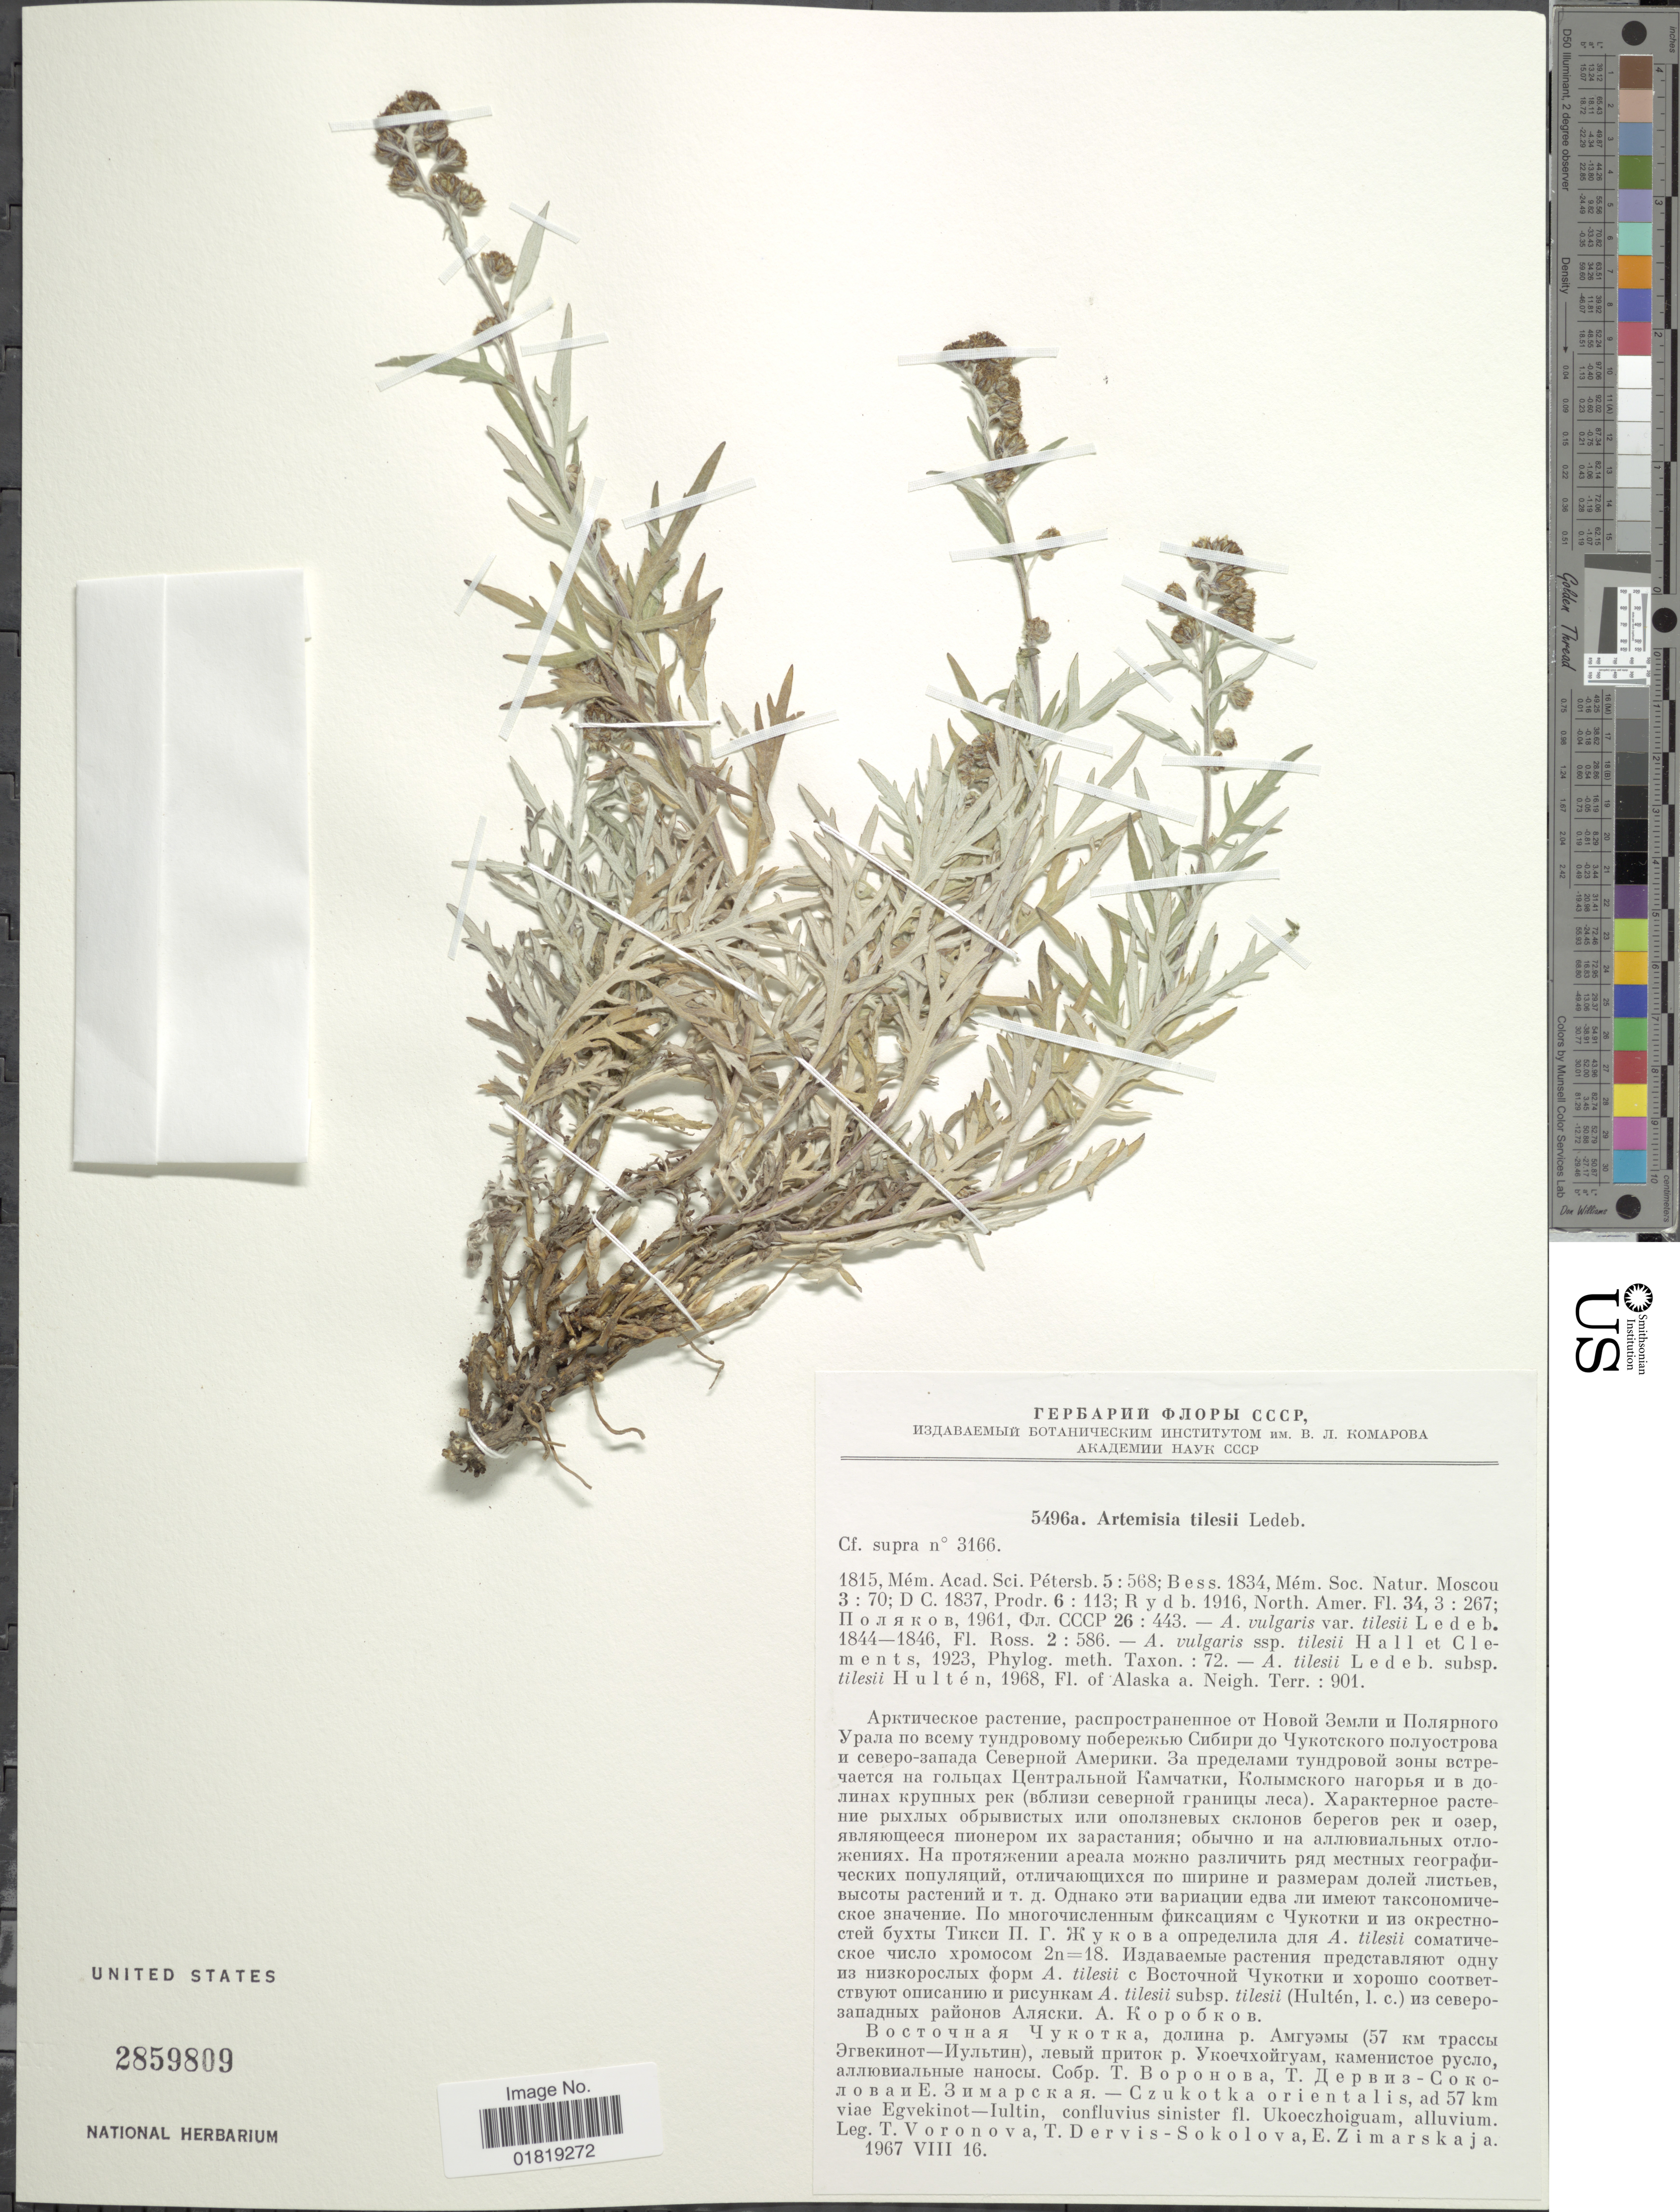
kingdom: Plantae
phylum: Tracheophyta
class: Magnoliopsida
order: Asterales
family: Asteraceae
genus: Artemisia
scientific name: Artemisia tilesii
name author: Ledeb.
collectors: T. Voronova, T. Dervis-Sokolova & E. Zimarskaja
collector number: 5496a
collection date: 1967-08-16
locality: Czukotka orientalis, ad 57 km viae Egvekinot-Iultin, confluvius sinister fl. Ukoeczhoiguam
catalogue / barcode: US 2859809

________

Print every line of the entry above verbatim, but omit the picture.

**Full answer**.
kingdom: Plantae
phylum: Tracheophyta
class: Magnoliopsida
order: Asterales
family: Asteraceae
genus: Artemisia
scientific name: Artemisia tilesii
name author: Ledeb.
collectors: T. Voronova, T. Dervis-Sokolova & E. Zimarskaja
collector number: 5496a
collection date: 1967-08-16
locality: Czukotka orientalis, ad 57 km viae Egvekinot-Iultin, confluvius sinister fl. Ukoeczhoiguam
catalogue / barcode: US 2859809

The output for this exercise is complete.